Bristol’s musical credentials barely need repeating. The city’s unique cultural and social heritage gave rise to a neatly drawn lineage of artists fusing emergent US hip-hop influences and the restless, rebellious energy of punk – epitomised by The Pop Group’s seething debut Y – with the bass ‘n’ space-heavy soundsystem culture of the city’s sizeable Caribbean community. The resultant blanket term ‘the Bristol sound’ in turn gave way to the vague and far more irritating trip-hop label - and in doing so opened the floodgates to a seemingly endless stream of turgid post-club pre-bed chillout fluff. The ubiquitous coffee table beckoned, with predictable results.
All of which makes it fairly easy to forget how otherworldly and alienated Blue Lines, Protection and Maxinquaye actually sound even now, after a decade-and-a-half of overplay. The same can be said of the city’s earlier junglist material, even after the slow stagnation of an increasingly homogenous drum ‘n’ bass scene. Ford’s label Punch Drunk Unearthed has just re-issued Smith & Mighty’s (al)mighty classic ‘Bass Is Maternal’, which in four minutes pretty much manages to define the phrase ‘ahead of its time’, predicting the following two decades of UK dance music in its deft amalgam of delicately sliced breakbeats, clipped vocal samples and cavernous bass echo.
In many ways Jarvik Mindstate picks off where the city’s pioneers left off, and Ford’s intricate attention to percussive detail betrays his interest in its early drum ‘n’ bass scene. ‘Yesterday I Saw The Future’ is jungle deconstructed, stripped bare to its very essence. Here, the drums themselves are the track’s central facet, interlocking to form odd tessellated shapes before disengaging again and returning to diffuse forms, all in front of the most skeletal of melodic frameworks. Pinch collaboration ‘Revival’ gives dub the same treatment, further elevating the genre’s studio trickery and spacious atmospheres to high electronic art.
If the danger remains that all of this could sound soulless, an excuse for tech-head experimentation, the adrenaline shots of chromatic synth that ripple across the appropriately cyclical ‘Not Yet Further Than’ provide ample evidence to the contrary. Similarly, both ‘Clunk Click Every Trip’ and ‘Infinity Is Now’ are examples of shockingly emotive machine soul, their strikingly individual and weirdly beautiful aspects undiminished by regular play since their original releases.

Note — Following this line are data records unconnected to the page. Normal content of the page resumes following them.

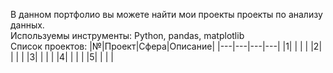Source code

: В данном портфолио вы можете найти мои проекты проекты по анализу данных.<br>
Используемы инструменты: Python, pandas, matplotlib<br>
Список проектов:
|№|Проект|Сфера|Описание|
|---|---|---|---|
|1|   |   |   |
|2|   |   |   |
|3|   |   |   |
|4|   |   |   |
|5|   |   |   |
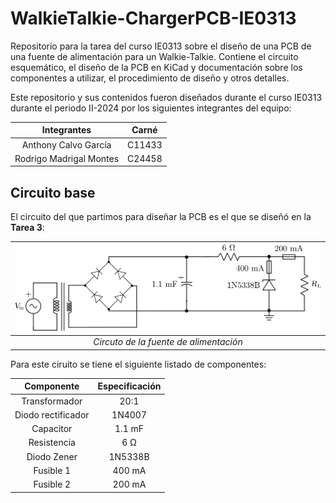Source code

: # WalkieTalkie-ChargerPCB-IE0313

Repositorio para la tarea del curso IE0313 sobre el diseño de una PCB de una fuente de alimentación para un Walkie-Talkie. Contiene el circuito esquemático, el diseño de la PCB en KiCad y documentación sobre los componentes a utilizar, el procedimiento de diseño y otros detalles. 

Este repositorio y sus contenidos fueron diseñados durante el curso IE0313 durante el periodo II-2024 por los siguientes integrantes del equipo:

<div align="center">

|        **Integrantes**      | **Carné** |
|:---------------------------:|:---------:|
|    Anthony Calvo García     |   C11433  |
|   Rodrigo Madrigal Montes   |   C24458  |

</div>

## Circuito base

El circuito del que partimos para diseñar la PCB es el que se diseñó en la **Tarea 3**:

<div align="center">

| ![Circuto de la fuente de alimentación*](images/CircuitoFuenteAlimentacion.png) |
|:--:|
| *Circuto de la fuente de alimentación* |

</div>

Para este ciruito se tiene el siguiente listado de componentes:

<div align="center">

|     Componente     | Especificación |
|:------------------:|:--------------:|
|    Transformador   |      20:1      |
| Diodo rectificador |     1N4007     |
|      Capacitor     |     1.1 mF     |
|     Resistencia    |      6 Ω       |
|     Diodo Zener    |     1N5338B    |
|      Fusible 1     |     400 mA     |
|      Fusible 2     |     200 mA     |

</div>


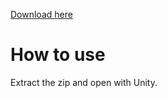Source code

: [Download here](https://github.com/ajayyy/FinalProject/archive/master.zip)

# How to use

Extract the zip and open with Unity.
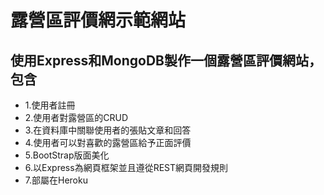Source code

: # 露營區評價網示範網站

## 使用Express和MongoDB製作一個露營區評價網站，包含
- 1.使用者註冊
- 2.使用者對露營區的CRUD
- 3.在資料庫中關聯使用者的張貼文章和回答
- 4.使用者可以對喜歡的露營區給予正面評價
- 5.BootStrap版面美化
- 6.以Express為網頁框架並且遵從REST網頁開發規則
- 7.部屬在Heroku
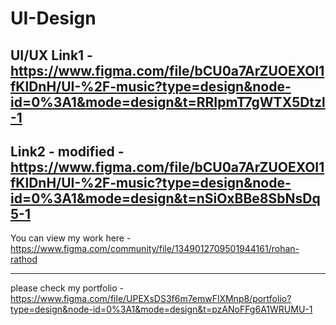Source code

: # UI-Design
UI/UX
Link1 - https://www.figma.com/file/bCU0a7ArZUOEXOI1fKlDnH/UI-%2F-music?type=design&node-id=0%3A1&mode=design&t=RRIpmT7gWTX5Dtzl-1
--------------------------------------------------------------------------------------------------------------------------------------------------------------------------
Link2 - modified - https://www.figma.com/file/bCU0a7ArZUOEXOI1fKlDnH/UI-%2F-music?type=design&node-id=0%3A1&mode=design&t=nSiOxBBe8SbNsDq5-1
--------------------------------------------------------------------------------------------------------------------------------------------------------------------------

You can view my work here - https://www.figma.com/community/file/1349012709501944161/rohan-rathod


--------------------------------------------------------------------------------------------------------------------------------------------------------------------------

please check my portfolio - https://www.figma.com/file/UPEXsDS3f6m7emwFlXMnp8/portfolio?type=design&node-id=0%3A1&mode=design&t=pzANoFFg6A1WRUMU-1
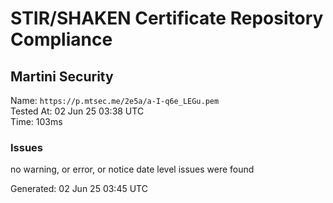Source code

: # STIR/SHAKEN Certificate Repository Compliance

## Martini Security

Name: `https://p.mtsec.me/2e5a/a-I-q6e_LEGu.pem`\
Tested At: 02 Jun 25 03:38 UTC\
Time: 103ms

### Issues

no warning, or error, or notice date level issues were found

Generated: 02 Jun 25 03:45 UTC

It’s becoming increasingly apparent that Peverelist’s is a singular and fascinating ear for production - heavily stylised, instantly recognisable and relying on hypnotic repetition to generate eerie idiomotor responses. In spite of its modern exoskeleton, in addition to generating the same curious sense of urban dissociation common in his predecessors his music also maintains their distinctly human aspects. When all is stripped away what’s left is essentially the opposite of Robert Jarvik’s famed invention: a warm, beating heart, intrinsically mechanical but terrifyingly fragile.